When she went to visit the Minnesota Gymnastics team she was shocked at how different it was compared to Twistars.
Happy to be offered a scholarship, the Minnesota trainers were worried about Rachael’s back. She convinced them to talk to Nassar. And she continued to be treated by Nassar when she could.
Then one of her College coaches, Jim Stephenson, was charged by another gymnast with sexual harassment. He was suddenly gone but the Head Coach — his wife Meg Stephenson — stayed.
Rachael felt the Gopher team began to self-destruct. A few months later Meg quit. It was a bad season.
With two years left on her scholarship Nassar told Rachael to quit for medical reasons. She later realized he was already under investigation.
Rachael refused to quit. Decided to continue for a 3rd year competing only Beam and Vault. Miraculously Minnesota made Nationals in 2016. Another huge accomplishment for Rachael.
Rachael is an amazing competitor. Over her career, she kept finding some way to HIT despite multiple obstacles. Her story is shocking that way. I really admire her tenacity. And her honesty in writing this book.

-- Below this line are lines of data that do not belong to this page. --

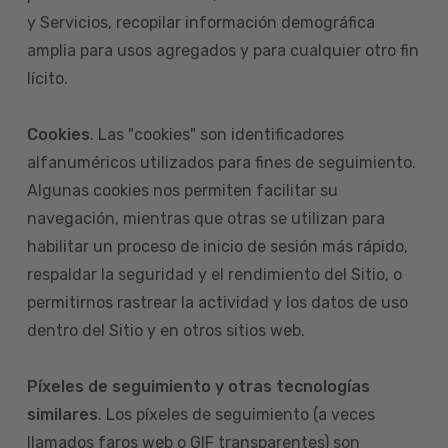
y Servicios, recopilar información demográfica
amplia para usos agregados y para cualquier otro fin
lícito.
Cookies
. Las "cookies" son identificadores
alfanuméricos utilizados para fines de seguimiento.
Algunas cookies nos permiten facilitar su
navegación, mientras que otras se utilizan para
habilitar un proceso de inicio de sesión más rápido,
respaldar la seguridad y el rendimiento del Sitio, o
permitirnos rastrear la actividad y los datos de uso
dentro del Sitio y en otros sitios web.
Píxeles de seguimiento y otras tecnologías
similares
. Los píxeles de seguimiento (a veces
llamados faros web o GIF transparentes) son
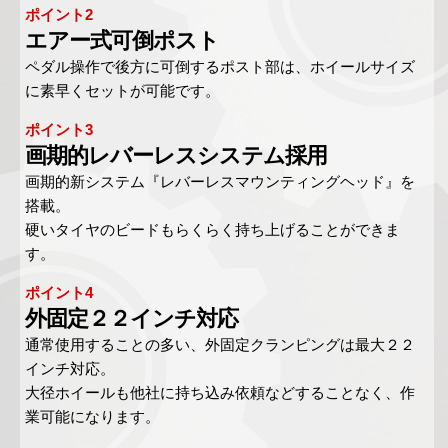
ポイント2
エアー式可倒ポスト
ペダル操作で後方に可倒するポスト部は、ホイールサイズ
に素早くセットが可能です。
ポイント3
画期的レバーレスシステム採用
画期的新システム『レバーレスマウンティングヘッド』を
搭載。
硬いタイヤのビードもらくらく持ち上げることができま
す。
ポイント4
外固定２２インチ対応
通常使用することの多い、外固定クランピングは最大２２
インチ対応。
大径ホイールも他社に持ち込み依頼などすることなく、作
業可能になります。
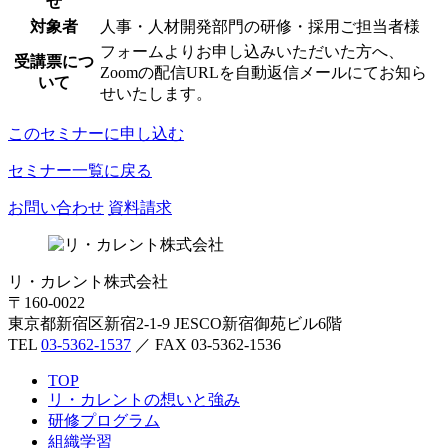
せ
対象者
人事・人材開発部門の研修・採用ご担当者様
フォームよりお申し込みいただいた方へ、
受講票につ
Zoomの配信URLを自動返信メールにてお知ら
いて
せいたします。
このセミナーに申し込む
セミナー一覧に戻る
お問い合わせ
資料請求
リ・カレント株式会社
〒160-0022
東京都新宿区新宿2-1-9 JESCO新宿御苑ビル6階
TEL
03-5362-1537
／ FAX 03-5362-1536
TOP
リ・カレントの想いと強み
研修プログラム
組織学習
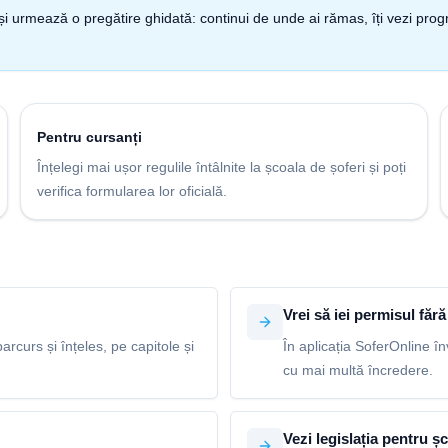
nt și urmează o pregătire ghidată: continui de unde ai rămas, îți vezi pro
Pentru cursanți
Înțelegi mai ușor regulile întâlnite la școala de șoferi și poți
verifica formularea lor oficială.
Vrei să iei permisul fără 
arcurs și înțeles, pe capitole și
În aplicația SoferOnline în
cu mai multă încredere.
Vezi legislația pentru șc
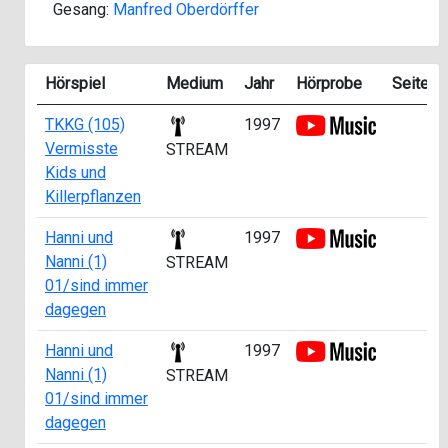
Gesang:
Manfred Oberdörffer
Hörspiel
Medium
Jahr
Hörprobe
Seite
TKKG (105)
1997
Vermisste
STREAM
Kids und
Killerpflanzen
Hanni und
1997
Nanni (1)
STREAM
01/sind immer
dagegen
Hanni und
1997
Nanni (1)
STREAM
01/sind immer
dagegen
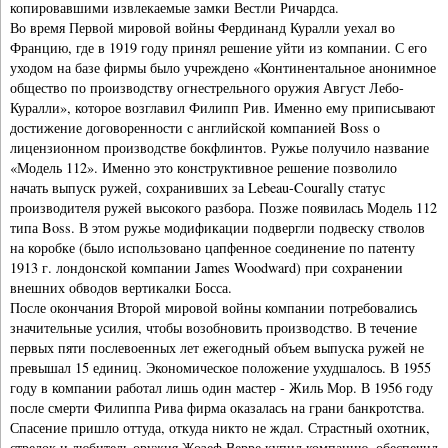
копировавшими извлекаемые замки Вестли Ричардса.
Во время Первой мировой войны Фердинанд Куралли уехал во
Францию, где в 1919 году принял решение уйти из компании. С его
уходом на базе фирмы было учреждено «Континентальное анонимное
общество по производству огнестрельного оружия Август Лебо-
Куралли», которое возглавил Филипп Рив. Именно ему приписывают
достижение договоренности с английской компанией Boss о
лицензионном производстве бокфлинтов. Ружье получило название
«Модель 112». Именно это конструктивное решение позволило
начать выпуск ружей, сохранивших за Lebeau-Courally статус
производителя ружей высокого разбора. Позже появилась Модель 112
типа Boss. В этом ружье модификации подвергли подвеску стволов
на коробке (было использовано цапфенное соединение по патенту
1913 г. лондонской компании James Woodward) при сохранении
внешних обводов вертикалки Босса.
После окончания Второй мировой войны компании потребовались
значительные усилия, чтобы возобновить производство. В течение
первых пяти послевоенных лет ежегодный объем выпуска ружей не
превышал 15 единиц. Экономическое положение ухудшалось. В 1955
году в компании работал лишь один мастер - Жиль Мор. В 1956 году
после смерти Филиппа Рива фирма оказалась на грани банкротства.
Спасение пришло оттуда, откуда никто не ждал. Страстный охотник,
стрелок и любитель оружия Жозеф Верре купил компанию, обеспечил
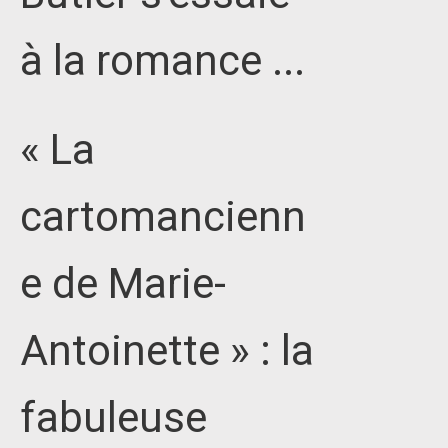
à la romance ...
« La
cartomancienn
e de Marie-
Antoinette » : la
fabuleuse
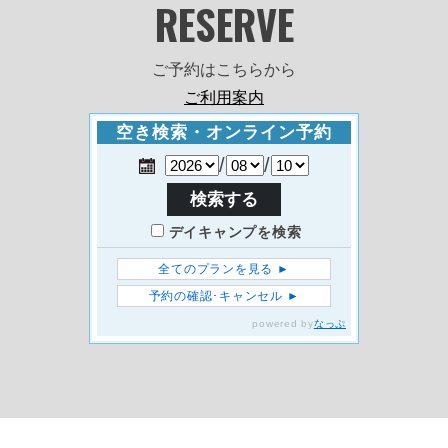
RESERVE
ご予約はこちらから
ご利用案内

Click PLAY or watch her on Beam on YouTube.
Four months after her final Gymnastics competition the Nassar headlines hit the media. She told her Mom that she didn’t believe the allegations, worried that her mother would feel responsible for Rachael’s own abuse. At that point, she still believed in her doctor.
In 2017 she finally had the spinal fusion that had been put off for years.
Rachael agonized over joining the other Nassar victims. Especially in telling her parents. But in January 2018 both Mom and Dad attended the hearings with her. She was Survivor 195. Her victim statement was not released in court. But she does include it in the book.
If you still can’t fathom how Nassar got away with it for so long, read this book. In context with everything else that’s happening, it makes more sense. These young women truly believed that Larry had their best interest at heart. They all trusted him.